PROMPT: Return word for word the lines starting with the very first one and going on through the line with "Identify the document", including both.

====== PROVIDED RECORDS

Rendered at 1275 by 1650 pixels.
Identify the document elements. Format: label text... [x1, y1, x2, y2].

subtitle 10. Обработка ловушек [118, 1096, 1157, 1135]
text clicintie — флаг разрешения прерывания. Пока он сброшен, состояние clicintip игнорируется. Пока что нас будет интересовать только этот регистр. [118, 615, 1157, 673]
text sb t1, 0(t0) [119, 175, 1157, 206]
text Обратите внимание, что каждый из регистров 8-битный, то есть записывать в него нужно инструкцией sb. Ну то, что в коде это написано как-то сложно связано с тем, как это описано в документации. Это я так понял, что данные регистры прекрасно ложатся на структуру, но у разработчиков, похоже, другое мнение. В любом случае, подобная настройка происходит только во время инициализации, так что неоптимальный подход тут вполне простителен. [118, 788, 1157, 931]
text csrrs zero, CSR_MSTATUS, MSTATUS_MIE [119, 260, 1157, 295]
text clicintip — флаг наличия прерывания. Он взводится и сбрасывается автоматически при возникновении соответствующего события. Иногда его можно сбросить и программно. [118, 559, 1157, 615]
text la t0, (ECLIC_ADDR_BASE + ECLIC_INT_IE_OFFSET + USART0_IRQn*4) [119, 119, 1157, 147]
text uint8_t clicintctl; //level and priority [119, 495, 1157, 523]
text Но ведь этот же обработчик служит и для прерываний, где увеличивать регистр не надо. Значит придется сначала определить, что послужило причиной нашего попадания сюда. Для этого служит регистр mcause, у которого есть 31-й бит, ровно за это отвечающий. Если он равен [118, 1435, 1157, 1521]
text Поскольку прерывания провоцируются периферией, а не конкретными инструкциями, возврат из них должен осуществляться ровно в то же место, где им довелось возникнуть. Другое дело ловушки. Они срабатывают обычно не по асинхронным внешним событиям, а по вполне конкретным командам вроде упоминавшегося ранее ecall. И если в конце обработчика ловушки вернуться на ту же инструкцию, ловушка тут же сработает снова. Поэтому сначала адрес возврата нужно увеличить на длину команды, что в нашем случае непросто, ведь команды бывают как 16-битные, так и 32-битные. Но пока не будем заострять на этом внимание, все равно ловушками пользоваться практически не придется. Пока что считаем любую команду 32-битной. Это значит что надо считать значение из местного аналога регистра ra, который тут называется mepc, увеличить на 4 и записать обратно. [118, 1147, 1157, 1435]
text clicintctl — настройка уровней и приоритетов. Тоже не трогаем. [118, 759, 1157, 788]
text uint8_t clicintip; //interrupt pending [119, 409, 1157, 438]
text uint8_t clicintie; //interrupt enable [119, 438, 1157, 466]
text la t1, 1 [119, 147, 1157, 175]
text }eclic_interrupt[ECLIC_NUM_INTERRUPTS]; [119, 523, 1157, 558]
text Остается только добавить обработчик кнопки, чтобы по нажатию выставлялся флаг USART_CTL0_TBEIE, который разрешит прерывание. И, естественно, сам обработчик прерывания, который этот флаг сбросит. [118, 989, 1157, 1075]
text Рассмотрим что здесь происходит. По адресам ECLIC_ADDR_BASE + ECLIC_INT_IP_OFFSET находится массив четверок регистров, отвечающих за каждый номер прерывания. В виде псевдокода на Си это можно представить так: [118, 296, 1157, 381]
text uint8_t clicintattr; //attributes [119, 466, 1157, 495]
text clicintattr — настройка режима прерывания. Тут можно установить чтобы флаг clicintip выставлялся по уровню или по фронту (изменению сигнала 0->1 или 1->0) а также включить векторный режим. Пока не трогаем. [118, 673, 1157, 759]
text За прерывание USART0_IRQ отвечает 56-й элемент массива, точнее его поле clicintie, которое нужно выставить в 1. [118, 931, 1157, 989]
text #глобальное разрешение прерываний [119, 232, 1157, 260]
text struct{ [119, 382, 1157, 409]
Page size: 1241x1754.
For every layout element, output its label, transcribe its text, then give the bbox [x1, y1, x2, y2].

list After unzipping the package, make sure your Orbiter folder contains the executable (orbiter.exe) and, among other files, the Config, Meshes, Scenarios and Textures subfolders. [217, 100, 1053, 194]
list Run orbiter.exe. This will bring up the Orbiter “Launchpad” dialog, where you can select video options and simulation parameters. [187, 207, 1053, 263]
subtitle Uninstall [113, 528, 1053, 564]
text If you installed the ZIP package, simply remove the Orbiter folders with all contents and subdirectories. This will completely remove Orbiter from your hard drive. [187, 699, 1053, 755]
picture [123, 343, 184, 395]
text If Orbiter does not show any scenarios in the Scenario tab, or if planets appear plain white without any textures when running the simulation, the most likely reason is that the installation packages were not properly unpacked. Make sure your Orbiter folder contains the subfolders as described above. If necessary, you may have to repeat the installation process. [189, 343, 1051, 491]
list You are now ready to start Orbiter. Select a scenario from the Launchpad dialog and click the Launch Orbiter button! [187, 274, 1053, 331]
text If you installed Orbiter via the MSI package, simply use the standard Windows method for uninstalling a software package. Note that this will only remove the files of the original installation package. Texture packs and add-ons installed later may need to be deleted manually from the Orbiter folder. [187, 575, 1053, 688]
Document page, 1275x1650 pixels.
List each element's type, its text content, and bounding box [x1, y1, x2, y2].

============

REPLY:
Rendered at 1275 by 1650 pixels.
Identify the document elements. Format: label text... [x1, y1, x2, y2].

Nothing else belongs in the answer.